WHAT IS EXPECTED: From top to bottom, restate the entries below word for word.

DATA FOR PROCESSING:
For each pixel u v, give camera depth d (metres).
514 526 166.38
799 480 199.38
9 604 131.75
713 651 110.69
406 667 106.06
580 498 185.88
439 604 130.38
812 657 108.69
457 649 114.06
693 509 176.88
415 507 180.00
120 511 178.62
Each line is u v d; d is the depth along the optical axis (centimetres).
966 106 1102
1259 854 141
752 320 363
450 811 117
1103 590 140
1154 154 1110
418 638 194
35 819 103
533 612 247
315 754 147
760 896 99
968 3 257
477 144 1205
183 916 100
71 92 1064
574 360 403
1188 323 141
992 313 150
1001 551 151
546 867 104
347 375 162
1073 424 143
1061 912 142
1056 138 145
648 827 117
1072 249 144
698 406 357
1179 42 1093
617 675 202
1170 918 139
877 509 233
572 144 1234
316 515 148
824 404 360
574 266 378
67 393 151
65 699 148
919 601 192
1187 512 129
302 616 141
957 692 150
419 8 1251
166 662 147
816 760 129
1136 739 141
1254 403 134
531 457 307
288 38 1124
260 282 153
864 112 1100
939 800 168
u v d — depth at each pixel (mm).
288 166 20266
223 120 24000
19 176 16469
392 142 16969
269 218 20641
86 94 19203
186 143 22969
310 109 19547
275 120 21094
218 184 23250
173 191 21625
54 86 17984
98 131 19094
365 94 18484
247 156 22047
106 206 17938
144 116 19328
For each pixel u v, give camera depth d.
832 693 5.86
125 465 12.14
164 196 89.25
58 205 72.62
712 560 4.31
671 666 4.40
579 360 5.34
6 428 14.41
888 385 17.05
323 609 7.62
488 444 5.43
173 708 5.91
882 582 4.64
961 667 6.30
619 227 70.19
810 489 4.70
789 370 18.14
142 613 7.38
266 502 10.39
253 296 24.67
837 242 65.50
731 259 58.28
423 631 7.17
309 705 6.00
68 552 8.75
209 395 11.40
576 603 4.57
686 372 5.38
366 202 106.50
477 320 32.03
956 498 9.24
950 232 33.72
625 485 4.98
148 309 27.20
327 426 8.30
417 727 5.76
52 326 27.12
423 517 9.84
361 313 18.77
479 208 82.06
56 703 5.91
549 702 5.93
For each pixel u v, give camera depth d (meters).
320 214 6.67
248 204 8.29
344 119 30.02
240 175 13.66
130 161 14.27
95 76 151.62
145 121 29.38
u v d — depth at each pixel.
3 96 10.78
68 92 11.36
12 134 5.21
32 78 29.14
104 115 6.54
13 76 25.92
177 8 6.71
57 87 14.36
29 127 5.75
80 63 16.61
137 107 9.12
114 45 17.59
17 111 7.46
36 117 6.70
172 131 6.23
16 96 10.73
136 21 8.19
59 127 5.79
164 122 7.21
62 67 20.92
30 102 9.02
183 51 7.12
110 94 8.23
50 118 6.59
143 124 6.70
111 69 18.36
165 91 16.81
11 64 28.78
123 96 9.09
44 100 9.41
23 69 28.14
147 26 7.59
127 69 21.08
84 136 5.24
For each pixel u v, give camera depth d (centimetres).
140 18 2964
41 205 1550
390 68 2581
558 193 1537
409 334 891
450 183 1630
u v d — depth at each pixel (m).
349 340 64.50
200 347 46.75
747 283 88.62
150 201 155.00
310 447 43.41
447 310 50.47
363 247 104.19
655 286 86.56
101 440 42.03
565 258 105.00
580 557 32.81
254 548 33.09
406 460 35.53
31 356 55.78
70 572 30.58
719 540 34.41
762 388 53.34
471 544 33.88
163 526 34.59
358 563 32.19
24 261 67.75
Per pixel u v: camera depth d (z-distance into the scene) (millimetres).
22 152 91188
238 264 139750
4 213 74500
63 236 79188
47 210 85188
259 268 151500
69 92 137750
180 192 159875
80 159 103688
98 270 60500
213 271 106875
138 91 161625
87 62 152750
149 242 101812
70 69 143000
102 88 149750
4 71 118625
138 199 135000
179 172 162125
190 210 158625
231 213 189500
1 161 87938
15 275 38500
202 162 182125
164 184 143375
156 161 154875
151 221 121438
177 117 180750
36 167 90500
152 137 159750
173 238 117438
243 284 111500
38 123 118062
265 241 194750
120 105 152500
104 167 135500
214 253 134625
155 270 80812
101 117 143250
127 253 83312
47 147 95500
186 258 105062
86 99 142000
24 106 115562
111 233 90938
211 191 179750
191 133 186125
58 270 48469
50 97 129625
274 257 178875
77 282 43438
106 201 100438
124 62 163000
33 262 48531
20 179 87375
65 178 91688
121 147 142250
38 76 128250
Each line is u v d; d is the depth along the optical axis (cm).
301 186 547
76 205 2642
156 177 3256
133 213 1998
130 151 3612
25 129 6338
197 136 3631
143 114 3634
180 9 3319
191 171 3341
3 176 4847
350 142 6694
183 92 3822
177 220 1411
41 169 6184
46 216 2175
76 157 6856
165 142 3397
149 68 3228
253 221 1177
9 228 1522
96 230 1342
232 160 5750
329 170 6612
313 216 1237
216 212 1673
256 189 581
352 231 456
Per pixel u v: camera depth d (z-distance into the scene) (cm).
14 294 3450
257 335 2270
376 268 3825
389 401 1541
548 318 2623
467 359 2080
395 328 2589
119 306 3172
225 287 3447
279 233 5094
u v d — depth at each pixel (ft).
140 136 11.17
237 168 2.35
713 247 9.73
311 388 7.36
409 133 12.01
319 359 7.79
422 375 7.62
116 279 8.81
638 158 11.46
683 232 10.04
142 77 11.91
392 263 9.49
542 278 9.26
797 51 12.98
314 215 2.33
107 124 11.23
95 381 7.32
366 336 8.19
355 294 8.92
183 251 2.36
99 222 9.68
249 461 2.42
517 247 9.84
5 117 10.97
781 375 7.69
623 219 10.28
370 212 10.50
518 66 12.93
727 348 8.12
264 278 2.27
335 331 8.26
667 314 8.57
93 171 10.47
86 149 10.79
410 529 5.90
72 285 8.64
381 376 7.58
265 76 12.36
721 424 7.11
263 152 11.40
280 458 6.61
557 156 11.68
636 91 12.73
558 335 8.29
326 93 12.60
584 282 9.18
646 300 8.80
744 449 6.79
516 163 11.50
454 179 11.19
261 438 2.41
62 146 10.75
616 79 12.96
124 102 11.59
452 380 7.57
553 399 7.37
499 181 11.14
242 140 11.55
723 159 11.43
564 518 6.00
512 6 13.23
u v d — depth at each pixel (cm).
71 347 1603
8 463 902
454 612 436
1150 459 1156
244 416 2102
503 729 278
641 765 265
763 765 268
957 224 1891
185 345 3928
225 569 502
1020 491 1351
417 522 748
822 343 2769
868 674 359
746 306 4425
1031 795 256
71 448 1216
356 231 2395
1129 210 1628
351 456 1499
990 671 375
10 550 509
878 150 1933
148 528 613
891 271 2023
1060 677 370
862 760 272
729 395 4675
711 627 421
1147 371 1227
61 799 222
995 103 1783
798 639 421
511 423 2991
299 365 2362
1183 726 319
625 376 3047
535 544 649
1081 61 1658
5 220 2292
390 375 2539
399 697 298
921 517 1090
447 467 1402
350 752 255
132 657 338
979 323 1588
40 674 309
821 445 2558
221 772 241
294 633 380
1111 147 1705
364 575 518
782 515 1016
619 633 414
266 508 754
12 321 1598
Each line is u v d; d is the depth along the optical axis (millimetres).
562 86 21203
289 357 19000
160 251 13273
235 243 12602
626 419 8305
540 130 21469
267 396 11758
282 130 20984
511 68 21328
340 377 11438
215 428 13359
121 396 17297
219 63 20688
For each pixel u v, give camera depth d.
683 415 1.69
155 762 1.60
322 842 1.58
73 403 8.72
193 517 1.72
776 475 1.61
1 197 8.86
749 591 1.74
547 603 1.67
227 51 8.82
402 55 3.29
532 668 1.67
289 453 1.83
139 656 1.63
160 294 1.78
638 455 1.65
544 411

WRITTEN ANSWER:
For each pixel u v, give camera depth d (metres).
514 526 166.38
799 480 199.38
9 604 131.75
713 651 110.69
406 667 106.06
580 498 185.88
439 604 130.38
812 657 108.69
457 649 114.06
693 509 176.88
415 507 180.00
120 511 178.62
Each line is u v d; d is the depth along the optical axis (centimetres).
966 106 1102
1259 854 141
752 320 363
450 811 117
1103 590 140
1154 154 1110
418 638 194
35 819 103
533 612 247
315 754 147
760 896 99
968 3 257
477 144 1205
183 916 100
71 92 1064
574 360 403
1188 323 141
992 313 150
1001 551 151
546 867 104
347 375 162
1073 424 143
1061 912 142
1056 138 145
648 827 117
1072 249 144
698 406 357
1179 42 1093
617 675 202
1170 918 139
877 509 233
572 144 1234
316 515 148
824 404 360
574 266 378
67 393 151
65 699 148
919 601 192
1187 512 129
302 616 141
957 692 150
419 8 1251
166 662 147
816 760 129
1136 739 141
1254 403 134
531 457 307
288 38 1124
260 282 153
864 112 1100
939 800 168
u v d — depth at each pixel (mm).
288 166 20266
223 120 24000
19 176 16469
392 142 16969
269 218 20641
86 94 19203
186 143 22969
310 109 19547
275 120 21094
218 184 23250
173 191 21625
54 86 17984
98 131 19094
365 94 18484
247 156 22047
106 206 17938
144 116 19328
For each pixel u v, give camera depth d.
832 693 5.86
125 465 12.14
164 196 89.25
58 205 72.62
712 560 4.31
671 666 4.40
579 360 5.34
6 428 14.41
888 385 17.05
323 609 7.62
488 444 5.43
173 708 5.91
882 582 4.64
961 667 6.30
619 227 70.19
810 489 4.70
789 370 18.14
142 613 7.38
266 502 10.39
253 296 24.67
837 242 65.50
731 259 58.28
423 631 7.17
309 705 6.00
68 552 8.75
209 395 11.40
576 603 4.57
686 372 5.38
366 202 106.50
477 320 32.03
956 498 9.24
950 232 33.72
625 485 4.98
148 309 27.20
327 426 8.30
417 727 5.76
52 326 27.12
423 517 9.84
361 313 18.77
479 208 82.06
56 703 5.91
549 702 5.93
For each pixel u v, give camera depth d (meters).
320 214 6.67
248 204 8.29
344 119 30.02
240 175 13.66
130 161 14.27
95 76 151.62
145 121 29.38
u v d — depth at each pixel.
3 96 10.78
68 92 11.36
12 134 5.21
32 78 29.14
104 115 6.54
13 76 25.92
177 8 6.71
57 87 14.36
29 127 5.75
80 63 16.61
137 107 9.12
114 45 17.59
17 111 7.46
36 117 6.70
172 131 6.23
16 96 10.73
136 21 8.19
59 127 5.79
164 122 7.21
62 67 20.92
30 102 9.02
183 51 7.12
110 94 8.23
50 118 6.59
143 124 6.70
111 69 18.36
165 91 16.81
11 64 28.78
123 96 9.09
44 100 9.41
23 69 28.14
147 26 7.59
127 69 21.08
84 136 5.24
For each pixel u v, give camera depth d (centimetres).
140 18 2964
41 205 1550
390 68 2581
558 193 1537
409 334 891
450 183 1630
u v d — depth at each pixel (m).
349 340 64.50
200 347 46.75
747 283 88.62
150 201 155.00
310 447 43.41
447 310 50.47
363 247 104.19
655 286 86.56
101 440 42.03
565 258 105.00
580 557 32.81
254 548 33.09
406 460 35.53
31 356 55.78
70 572 30.58
719 540 34.41
762 388 53.34
471 544 33.88
163 526 34.59
358 563 32.19
24 261 67.75
Per pixel u v: camera depth d (z-distance into the scene) (millimetres).
22 152 91188
238 264 139750
4 213 74500
63 236 79188
47 210 85188
259 268 151500
69 92 137750
180 192 159875
80 159 103688
98 270 60500
213 271 106875
138 91 161625
87 62 152750
149 242 101812
70 69 143000
102 88 149750
4 71 118625
138 199 135000
179 172 162125
190 210 158625
231 213 189500
1 161 87938
15 275 38500
202 162 182125
164 184 143375
156 161 154875
151 221 121438
177 117 180750
36 167 90500
152 137 159750
173 238 117438
243 284 111500
38 123 118062
265 241 194750
120 105 152500
104 167 135500
214 253 134625
155 270 80812
101 117 143250
127 253 83312
47 147 95500
186 258 105062
86 99 142000
24 106 115562
111 233 90938
211 191 179750
191 133 186125
58 270 48469
50 97 129625
274 257 178875
77 282 43438
106 201 100438
124 62 163000
33 262 48531
20 179 87375
65 178 91688
121 147 142250
38 76 128250
Each line is u v d; d is the depth along the optical axis (cm).
301 186 547
76 205 2642
156 177 3256
133 213 1998
130 151 3612
25 129 6338
197 136 3631
143 114 3634
180 9 3319
191 171 3341
3 176 4847
350 142 6694
183 92 3822
177 220 1411
41 169 6184
46 216 2175
76 157 6856
165 142 3397
149 68 3228
253 221 1177
9 228 1522
96 230 1342
232 160 5750
329 170 6612
313 216 1237
216 212 1673
256 189 581
352 231 456
Per pixel u v: camera depth d (z-distance into the scene) (cm).
14 294 3450
257 335 2270
376 268 3825
389 401 1541
548 318 2623
467 359 2080
395 328 2589
119 306 3172
225 287 3447
279 233 5094
u v d — depth at each pixel (ft).
140 136 11.17
237 168 2.35
713 247 9.73
311 388 7.36
409 133 12.01
319 359 7.79
422 375 7.62
116 279 8.81
638 158 11.46
683 232 10.04
142 77 11.91
392 263 9.49
542 278 9.26
797 51 12.98
314 215 2.33
107 124 11.23
95 381 7.32
366 336 8.19
355 294 8.92
183 251 2.36
99 222 9.68
249 461 2.42
517 247 9.84
5 117 10.97
781 375 7.69
623 219 10.28
370 212 10.50
518 66 12.93
727 348 8.12
264 278 2.27
335 331 8.26
667 314 8.57
93 171 10.47
86 149 10.79
410 529 5.90
72 285 8.64
381 376 7.58
265 76 12.36
721 424 7.11
263 152 11.40
280 458 6.61
557 156 11.68
636 91 12.73
558 335 8.29
326 93 12.60
584 282 9.18
646 300 8.80
744 449 6.79
516 163 11.50
454 179 11.19
261 438 2.41
62 146 10.75
616 79 12.96
124 102 11.59
452 380 7.57
553 399 7.37
499 181 11.14
242 140 11.55
723 159 11.43
564 518 6.00
512 6 13.23
u v d — depth at each pixel (cm).
71 347 1603
8 463 902
454 612 436
1150 459 1156
244 416 2102
503 729 278
641 765 265
763 765 268
957 224 1891
185 345 3928
225 569 502
1020 491 1351
417 522 748
822 343 2769
868 674 359
746 306 4425
1031 795 256
71 448 1216
356 231 2395
1129 210 1628
351 456 1499
990 671 375
10 550 509
878 150 1933
148 528 613
891 271 2023
1060 677 370
862 760 272
729 395 4675
711 627 421
1147 371 1227
61 799 222
995 103 1783
798 639 421
511 423 2991
299 365 2362
1183 726 319
625 376 3047
535 544 649
1081 61 1658
5 220 2292
390 375 2539
399 697 298
921 517 1090
447 467 1402
350 752 255
132 657 338
979 323 1588
40 674 309
821 445 2558
221 772 241
294 633 380
1111 147 1705
364 575 518
782 515 1016
619 633 414
266 508 754
12 321 1598
Each line is u v d; d is the depth along the optical axis (millimetres).
562 86 21203
289 357 19000
160 251 13273
235 243 12602
626 419 8305
540 130 21469
267 396 11758
282 130 20984
511 68 21328
340 377 11438
215 428 13359
121 396 17297
219 63 20688
For each pixel u v, give camera depth d.
683 415 1.69
155 762 1.60
322 842 1.58
73 403 8.72
193 517 1.72
776 475 1.61
1 197 8.86
749 591 1.74
547 603 1.67
227 51 8.82
402 55 3.29
532 668 1.67
289 453 1.83
139 656 1.63
160 294 1.78
638 455 1.65
544 411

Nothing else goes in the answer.